Required action ▸ Entries follow. Give back exactly the lines starting at the one containing "of unremarkable adipose" and ending at the one containing "photomicrograph displays no", and no other lines.

Information shown ▸
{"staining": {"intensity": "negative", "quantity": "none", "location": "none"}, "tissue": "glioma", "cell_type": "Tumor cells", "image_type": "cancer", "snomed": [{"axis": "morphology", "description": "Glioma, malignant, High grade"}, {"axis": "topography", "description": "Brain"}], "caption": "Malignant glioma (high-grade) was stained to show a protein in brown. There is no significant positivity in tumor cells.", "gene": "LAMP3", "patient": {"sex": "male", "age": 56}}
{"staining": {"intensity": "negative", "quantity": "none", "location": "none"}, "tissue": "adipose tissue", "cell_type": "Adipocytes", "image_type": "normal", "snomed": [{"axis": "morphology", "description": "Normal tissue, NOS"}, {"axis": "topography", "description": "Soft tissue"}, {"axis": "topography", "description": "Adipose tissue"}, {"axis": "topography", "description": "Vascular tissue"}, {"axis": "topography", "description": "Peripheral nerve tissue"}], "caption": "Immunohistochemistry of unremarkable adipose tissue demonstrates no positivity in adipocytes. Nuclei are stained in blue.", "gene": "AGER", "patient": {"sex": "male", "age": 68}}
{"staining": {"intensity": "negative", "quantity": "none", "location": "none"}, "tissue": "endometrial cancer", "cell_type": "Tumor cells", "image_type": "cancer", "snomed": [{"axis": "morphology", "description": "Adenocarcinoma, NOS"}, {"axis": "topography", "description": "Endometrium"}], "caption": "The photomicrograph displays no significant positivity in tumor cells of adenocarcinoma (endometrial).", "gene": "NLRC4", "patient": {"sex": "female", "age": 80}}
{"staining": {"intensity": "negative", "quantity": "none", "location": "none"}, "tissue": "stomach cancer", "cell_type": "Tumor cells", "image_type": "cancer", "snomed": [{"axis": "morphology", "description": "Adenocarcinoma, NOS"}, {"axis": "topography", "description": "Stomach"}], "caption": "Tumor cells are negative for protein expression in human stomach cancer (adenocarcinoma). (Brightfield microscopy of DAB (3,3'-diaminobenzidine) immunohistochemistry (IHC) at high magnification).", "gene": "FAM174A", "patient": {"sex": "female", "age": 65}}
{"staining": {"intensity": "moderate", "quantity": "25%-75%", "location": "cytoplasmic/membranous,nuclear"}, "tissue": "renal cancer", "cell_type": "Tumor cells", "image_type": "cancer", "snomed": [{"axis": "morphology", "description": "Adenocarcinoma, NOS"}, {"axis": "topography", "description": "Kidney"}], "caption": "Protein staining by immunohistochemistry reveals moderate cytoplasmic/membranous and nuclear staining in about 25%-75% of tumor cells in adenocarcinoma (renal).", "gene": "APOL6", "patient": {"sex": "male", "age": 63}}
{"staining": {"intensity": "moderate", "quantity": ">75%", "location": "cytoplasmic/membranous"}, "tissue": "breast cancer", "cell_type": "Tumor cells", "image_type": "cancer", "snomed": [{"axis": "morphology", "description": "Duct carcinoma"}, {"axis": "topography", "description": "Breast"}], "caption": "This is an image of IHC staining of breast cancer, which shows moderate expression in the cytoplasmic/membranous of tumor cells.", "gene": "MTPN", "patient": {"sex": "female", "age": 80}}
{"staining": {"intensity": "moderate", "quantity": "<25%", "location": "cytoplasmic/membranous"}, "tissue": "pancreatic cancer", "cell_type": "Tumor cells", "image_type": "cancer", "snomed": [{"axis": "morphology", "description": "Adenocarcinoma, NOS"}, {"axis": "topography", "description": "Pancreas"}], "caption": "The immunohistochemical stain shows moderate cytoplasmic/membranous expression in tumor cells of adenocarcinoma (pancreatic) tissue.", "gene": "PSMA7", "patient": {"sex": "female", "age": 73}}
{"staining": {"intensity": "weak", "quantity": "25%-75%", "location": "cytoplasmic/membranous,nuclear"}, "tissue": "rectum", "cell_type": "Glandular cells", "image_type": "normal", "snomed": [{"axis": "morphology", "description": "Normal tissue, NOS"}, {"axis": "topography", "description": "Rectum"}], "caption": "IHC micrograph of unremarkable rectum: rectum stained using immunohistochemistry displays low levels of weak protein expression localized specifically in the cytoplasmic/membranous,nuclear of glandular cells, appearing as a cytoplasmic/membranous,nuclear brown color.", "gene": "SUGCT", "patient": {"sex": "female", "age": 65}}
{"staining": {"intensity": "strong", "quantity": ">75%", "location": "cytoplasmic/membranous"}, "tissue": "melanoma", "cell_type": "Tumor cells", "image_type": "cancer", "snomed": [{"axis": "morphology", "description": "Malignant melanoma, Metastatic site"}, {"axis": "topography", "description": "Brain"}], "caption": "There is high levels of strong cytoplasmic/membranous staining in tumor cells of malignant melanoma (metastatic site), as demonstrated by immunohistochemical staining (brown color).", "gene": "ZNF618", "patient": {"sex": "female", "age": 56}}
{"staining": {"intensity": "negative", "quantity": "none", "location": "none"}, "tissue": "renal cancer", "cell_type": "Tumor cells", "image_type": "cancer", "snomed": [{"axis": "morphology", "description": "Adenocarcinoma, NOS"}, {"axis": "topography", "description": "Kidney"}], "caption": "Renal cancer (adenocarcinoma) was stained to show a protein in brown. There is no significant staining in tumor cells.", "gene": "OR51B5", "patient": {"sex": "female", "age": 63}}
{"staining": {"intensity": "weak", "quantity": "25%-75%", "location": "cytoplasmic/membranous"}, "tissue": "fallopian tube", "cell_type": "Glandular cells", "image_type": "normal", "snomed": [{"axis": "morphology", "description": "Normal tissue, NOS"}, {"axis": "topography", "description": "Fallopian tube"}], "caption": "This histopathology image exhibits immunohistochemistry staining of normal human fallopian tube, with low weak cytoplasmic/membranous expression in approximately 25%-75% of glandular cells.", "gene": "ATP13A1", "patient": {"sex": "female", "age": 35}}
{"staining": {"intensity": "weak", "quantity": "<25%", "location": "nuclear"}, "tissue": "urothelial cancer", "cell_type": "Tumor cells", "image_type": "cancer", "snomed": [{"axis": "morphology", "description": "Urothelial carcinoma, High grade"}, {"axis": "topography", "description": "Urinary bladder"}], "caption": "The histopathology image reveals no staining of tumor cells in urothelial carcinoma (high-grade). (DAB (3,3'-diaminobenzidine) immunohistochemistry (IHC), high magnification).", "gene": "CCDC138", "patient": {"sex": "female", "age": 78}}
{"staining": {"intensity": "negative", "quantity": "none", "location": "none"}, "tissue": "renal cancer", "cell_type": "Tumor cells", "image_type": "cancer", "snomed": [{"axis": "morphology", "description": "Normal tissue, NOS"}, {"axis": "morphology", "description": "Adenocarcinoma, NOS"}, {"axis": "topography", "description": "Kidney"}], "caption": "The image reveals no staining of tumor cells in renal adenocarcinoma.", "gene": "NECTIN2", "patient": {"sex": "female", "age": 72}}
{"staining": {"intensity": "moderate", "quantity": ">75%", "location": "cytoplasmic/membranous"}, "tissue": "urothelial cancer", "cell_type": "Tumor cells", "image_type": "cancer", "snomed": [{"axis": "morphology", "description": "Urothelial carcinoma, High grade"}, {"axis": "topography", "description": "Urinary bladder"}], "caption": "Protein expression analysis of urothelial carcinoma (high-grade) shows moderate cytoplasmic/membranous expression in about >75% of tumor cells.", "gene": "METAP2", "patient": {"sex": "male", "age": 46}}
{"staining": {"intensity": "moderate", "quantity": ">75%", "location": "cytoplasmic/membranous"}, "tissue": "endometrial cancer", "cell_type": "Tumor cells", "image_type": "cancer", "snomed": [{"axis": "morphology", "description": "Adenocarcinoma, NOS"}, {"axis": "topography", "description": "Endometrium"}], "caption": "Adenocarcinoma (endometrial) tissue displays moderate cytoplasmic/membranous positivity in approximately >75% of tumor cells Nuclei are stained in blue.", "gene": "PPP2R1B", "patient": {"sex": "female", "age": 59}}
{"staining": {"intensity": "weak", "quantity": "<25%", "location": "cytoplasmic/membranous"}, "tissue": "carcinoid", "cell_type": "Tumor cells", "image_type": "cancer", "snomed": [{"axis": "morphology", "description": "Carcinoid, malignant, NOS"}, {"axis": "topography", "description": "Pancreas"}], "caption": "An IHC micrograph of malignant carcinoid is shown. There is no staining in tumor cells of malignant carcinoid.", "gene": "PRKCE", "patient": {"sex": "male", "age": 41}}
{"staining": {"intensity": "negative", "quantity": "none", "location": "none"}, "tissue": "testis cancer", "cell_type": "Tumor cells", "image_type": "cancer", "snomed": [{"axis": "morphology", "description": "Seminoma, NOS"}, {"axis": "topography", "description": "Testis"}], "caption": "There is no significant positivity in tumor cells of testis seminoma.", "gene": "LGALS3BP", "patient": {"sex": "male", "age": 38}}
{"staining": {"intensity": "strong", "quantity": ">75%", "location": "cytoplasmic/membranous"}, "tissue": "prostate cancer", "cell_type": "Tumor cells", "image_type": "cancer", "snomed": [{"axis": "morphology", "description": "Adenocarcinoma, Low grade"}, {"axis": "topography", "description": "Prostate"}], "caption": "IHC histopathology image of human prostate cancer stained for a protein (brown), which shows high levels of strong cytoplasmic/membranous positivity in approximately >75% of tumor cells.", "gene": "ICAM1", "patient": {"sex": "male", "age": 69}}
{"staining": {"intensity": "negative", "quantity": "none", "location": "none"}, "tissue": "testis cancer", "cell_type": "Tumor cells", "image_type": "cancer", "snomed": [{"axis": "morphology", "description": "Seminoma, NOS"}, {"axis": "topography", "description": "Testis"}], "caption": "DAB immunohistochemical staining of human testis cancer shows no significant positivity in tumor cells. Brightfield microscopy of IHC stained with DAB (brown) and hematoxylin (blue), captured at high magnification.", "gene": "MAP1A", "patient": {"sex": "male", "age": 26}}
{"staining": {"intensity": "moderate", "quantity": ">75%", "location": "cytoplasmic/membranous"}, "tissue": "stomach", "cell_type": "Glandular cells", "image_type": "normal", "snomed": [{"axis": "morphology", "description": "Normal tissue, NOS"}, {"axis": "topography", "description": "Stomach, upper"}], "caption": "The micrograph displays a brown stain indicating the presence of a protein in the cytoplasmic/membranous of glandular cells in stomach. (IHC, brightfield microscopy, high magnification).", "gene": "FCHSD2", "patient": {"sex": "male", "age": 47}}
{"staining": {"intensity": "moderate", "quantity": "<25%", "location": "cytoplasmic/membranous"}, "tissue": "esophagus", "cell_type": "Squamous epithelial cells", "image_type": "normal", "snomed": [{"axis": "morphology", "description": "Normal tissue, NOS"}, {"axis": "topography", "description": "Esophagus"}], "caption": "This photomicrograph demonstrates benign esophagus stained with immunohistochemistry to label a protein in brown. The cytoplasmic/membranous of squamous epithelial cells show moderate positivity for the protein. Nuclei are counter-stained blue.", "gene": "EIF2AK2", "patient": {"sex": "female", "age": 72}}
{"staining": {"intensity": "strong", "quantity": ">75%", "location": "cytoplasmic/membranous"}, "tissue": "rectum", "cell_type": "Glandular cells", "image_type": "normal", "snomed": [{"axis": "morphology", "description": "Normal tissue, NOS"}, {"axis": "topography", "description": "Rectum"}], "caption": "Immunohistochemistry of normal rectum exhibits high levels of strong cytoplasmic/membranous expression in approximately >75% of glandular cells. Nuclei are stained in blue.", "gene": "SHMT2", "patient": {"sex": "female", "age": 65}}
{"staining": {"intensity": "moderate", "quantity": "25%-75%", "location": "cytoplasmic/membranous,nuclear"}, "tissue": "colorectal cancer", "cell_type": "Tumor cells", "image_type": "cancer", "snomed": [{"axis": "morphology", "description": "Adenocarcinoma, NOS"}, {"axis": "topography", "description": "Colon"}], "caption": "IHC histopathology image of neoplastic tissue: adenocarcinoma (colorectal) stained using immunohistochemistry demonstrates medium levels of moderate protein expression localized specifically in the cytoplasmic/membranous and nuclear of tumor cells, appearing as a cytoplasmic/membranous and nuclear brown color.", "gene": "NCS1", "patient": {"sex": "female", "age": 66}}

Answer to this task ▸
{"staining": {"intensity": "negative", "quantity": "none", "location": "none"}, "tissue": "adipose tissue", "cell_type": "Adipocytes", "image_type": "normal", "snomed": [{"axis": "morphology", "description": "Normal tissue, NOS"}, {"axis": "topography", "description": "Soft tissue"}, {"axis": "topography", "description": "Adipose tissue"}, {"axis": "topography", "description": "Vascular tissue"}, {"axis": "topography", "description": "Peripheral nerve tissue"}], "caption": "Immunohistochemistry of unremarkable adipose tissue demonstrates no positivity in adipocytes. Nuclei are stained in blue.", "gene": "AGER", "patient": {"sex": "male", "age": 68}}
{"staining": {"intensity": "negative", "quantity": "none", "location": "none"}, "tissue": "endometrial cancer", "cell_type": "Tumor cells", "image_type": "cancer", "snomed": [{"axis": "morphology", "description": "Adenocarcinoma, NOS"}, {"axis": "topography", "description": "Endometrium"}], "caption": "The photomicrograph displays no significant positivity in tumor cells of adenocarcinoma (endometrial).", "gene": "NLRC4", "patient": {"sex": "female", "age": 80}}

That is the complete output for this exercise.